● DIRECTIONS FOR THIS TASK: Repeat exactly the lines below, from the line containing "Política de" through the last line, both included. Leave out any pictures.

(Collected data)

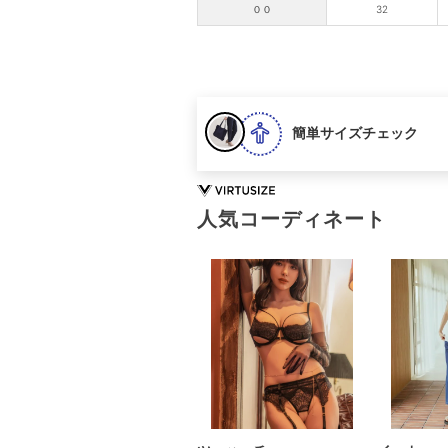
００
32
簡単サイズチェック
人気コーディネート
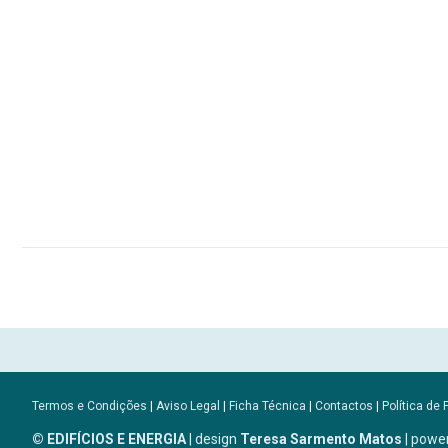
Termos e Condições
|
Aviso Legal
|
Ficha Técnica
|
Contactos
|
Política de 
© EDIFÍCIOS E ENERGIA
| design
Teresa Sarmento Matos
| powe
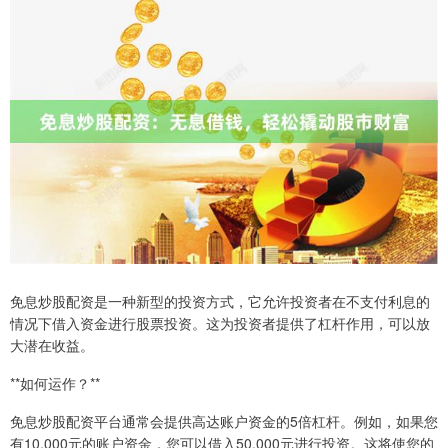
免息炒股配资是一种新型的投资方式，它允许投资者在不支付利息的
情况下借入资金进行股票投资。这为投资者提供了杠杆作用，可以放
大潜在收益。
**如何运作？**
免息炒股配资平台通常会提供高达账户资金的5倍杠杆。例如，如果您
有10,000元的账户资金，您可以借入50,000元进行投资。这将使您的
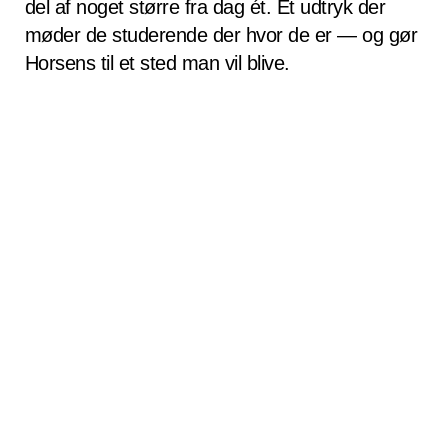
del af noget større fra dag ét. Et udtryk der
møder de studerende der hvor de er — og gør
Horsens til et sted man vil blive.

● RESPONSE TO THIS EXERCISE:
Política de 
© EDIFÍCIOS E ENERGIA
| design
Teresa Sarmento Matos
| powe
免息炒股配资是一种新型的投资方式，它允许投资者在不支付利息的
情况下借入资金进行股票投资。这为投资者提供了杠杆作用，可以放
大潜在收益。
**如何运作？**
免息炒股配资平台通常会提供高达账户资金的5倍杠杆。例如，如果您
有10,000元的账户资金，您可以借入50,000元进行投资。这将使您的
del af noget større fra dag ét. Et udtryk der
møder de studerende der hvor de er — og gør
Horsens til et sted man vil blive.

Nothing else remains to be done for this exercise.